The Call of the South Pacific

I lived in Fiji for nearly seven weeks this summer. I am grateful for this opportunity and will be writing more about it in the weeks to come. For now, here’s a little bit of an introduction.

The program through which I was given this opportunity to travel is one which is designed to foster an international learning experience of accompaniment where seminary students from around the world come see what the forefront of climate change looks like in Oceania. This intense program requires students to re-imagine the term “mission” in the midst of climate change in an area of the world which still bears many effects of the colonialist gospel. Here, many moons ago, Christian missionaries, under the flag of “mission,” introduced western Christianity to indigenous tribes in an effort to Christianize their ways, which shifted a great deal of power into white hands.

The island of the Firewalkers, Beqa; photo taken from Fiji's Viti Levu's Coral Coast.

The island of the Firewalkers, Beqa; photo taken from Fiji’s Viti Levu’s Coral Coast.

It was into this context, that I began my almost seven week journey in Fiji. We spent nearly every waking moment first learning about climate change in the Pacific context and then experiencing Pacific life in villages. This was the best way in which to see the effects of climate change on the lives, homes, and work of Islanders who did very little to contribute to the anthropogenic causes of a warming climate. The program provided a great deal of excitement as well as challenges. The most exciting part of the program was the opportunity to be welcomed into the lives of Fijian people; we were met with a friendly “Bula Vinaka!” and great deal of hospitality, grace, and multifarious stories. The challenges of the trip came in the way of learning to navigate a new culture with respect and without appropriation and/or judgement. Further challenges came in the way of immigration, but that is a story that I will leave for another time. The biggest challenge, by far, was to deal with the grief that came from seeing receding shorelines, salinization of soil, extensive violent storm damage, decreased fishing, shallowing rivers, entire villages being relocated, and altered growing seasons. As a citizen of one of the culprit western nations, my challenge was to hold the shame, grief, and culpability in tension with the work that we all, including Fijians, have ahead of us. This is the point at which I felt most at home in the program: I was able to foster conversation and reflection with the other program participants, our seminary hosts, and Islanders what our roles of responsibility looked like in each of our respective theological, ecclesial, and familial communities.
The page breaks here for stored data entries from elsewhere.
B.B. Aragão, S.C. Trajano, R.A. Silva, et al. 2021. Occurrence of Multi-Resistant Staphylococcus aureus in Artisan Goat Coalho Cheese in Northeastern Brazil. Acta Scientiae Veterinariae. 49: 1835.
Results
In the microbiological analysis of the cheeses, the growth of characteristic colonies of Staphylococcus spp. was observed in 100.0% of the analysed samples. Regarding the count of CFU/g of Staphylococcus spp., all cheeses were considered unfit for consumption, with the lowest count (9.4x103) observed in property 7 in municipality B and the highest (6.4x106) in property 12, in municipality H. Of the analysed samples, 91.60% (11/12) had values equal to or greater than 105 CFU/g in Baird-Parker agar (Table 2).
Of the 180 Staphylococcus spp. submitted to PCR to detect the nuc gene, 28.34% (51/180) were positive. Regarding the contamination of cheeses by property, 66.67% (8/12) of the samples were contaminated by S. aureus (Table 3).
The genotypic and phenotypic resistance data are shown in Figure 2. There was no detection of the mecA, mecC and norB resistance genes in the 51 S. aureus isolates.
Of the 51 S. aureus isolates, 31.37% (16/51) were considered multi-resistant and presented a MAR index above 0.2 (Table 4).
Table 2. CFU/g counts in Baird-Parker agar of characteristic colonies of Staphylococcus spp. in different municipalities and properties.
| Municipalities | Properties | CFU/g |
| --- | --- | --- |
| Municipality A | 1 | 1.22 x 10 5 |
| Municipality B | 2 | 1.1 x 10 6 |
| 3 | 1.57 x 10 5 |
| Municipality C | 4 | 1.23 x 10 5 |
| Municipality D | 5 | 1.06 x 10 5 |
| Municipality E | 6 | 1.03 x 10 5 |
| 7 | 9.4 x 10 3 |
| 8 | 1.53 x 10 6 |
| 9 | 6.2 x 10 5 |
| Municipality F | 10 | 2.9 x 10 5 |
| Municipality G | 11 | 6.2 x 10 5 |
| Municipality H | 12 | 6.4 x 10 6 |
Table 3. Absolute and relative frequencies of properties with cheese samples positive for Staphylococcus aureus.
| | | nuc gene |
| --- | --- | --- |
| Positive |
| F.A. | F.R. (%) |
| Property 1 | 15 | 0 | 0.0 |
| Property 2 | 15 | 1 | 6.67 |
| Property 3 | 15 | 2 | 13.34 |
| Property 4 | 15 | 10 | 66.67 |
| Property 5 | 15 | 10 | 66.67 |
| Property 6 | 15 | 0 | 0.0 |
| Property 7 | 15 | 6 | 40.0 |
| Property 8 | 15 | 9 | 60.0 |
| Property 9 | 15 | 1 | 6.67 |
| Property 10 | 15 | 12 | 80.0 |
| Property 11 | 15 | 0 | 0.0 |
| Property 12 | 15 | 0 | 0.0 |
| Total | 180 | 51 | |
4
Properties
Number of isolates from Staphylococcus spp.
While this program was difficult and intense, it was still a formative learning experience for me as I combine my biological background and current theological studies, and head into congregational ministry with a focus on creation care praxis. In light of the extensive climate misuse I saw, I plan to continue this climate justice conversation in future ministry as I navigate ecotheology and accountable creation care praxis in congregations.

2 thoughts on “The Call of the South Pacific

  1. Kate, I am so grateful to read these thoughts as someone who often doesn’t know where to start in the work of companionship and justice. The way you listened to the experience of your/our neighbors in the Pacific challenges me to remember how to consider the consequences that my actions have. I am grateful to hear your call to be faithful to these friends, and for the courage and inspiration to be mindful of those in our midst affected by the multitude of impacts injustice has on our world, our home.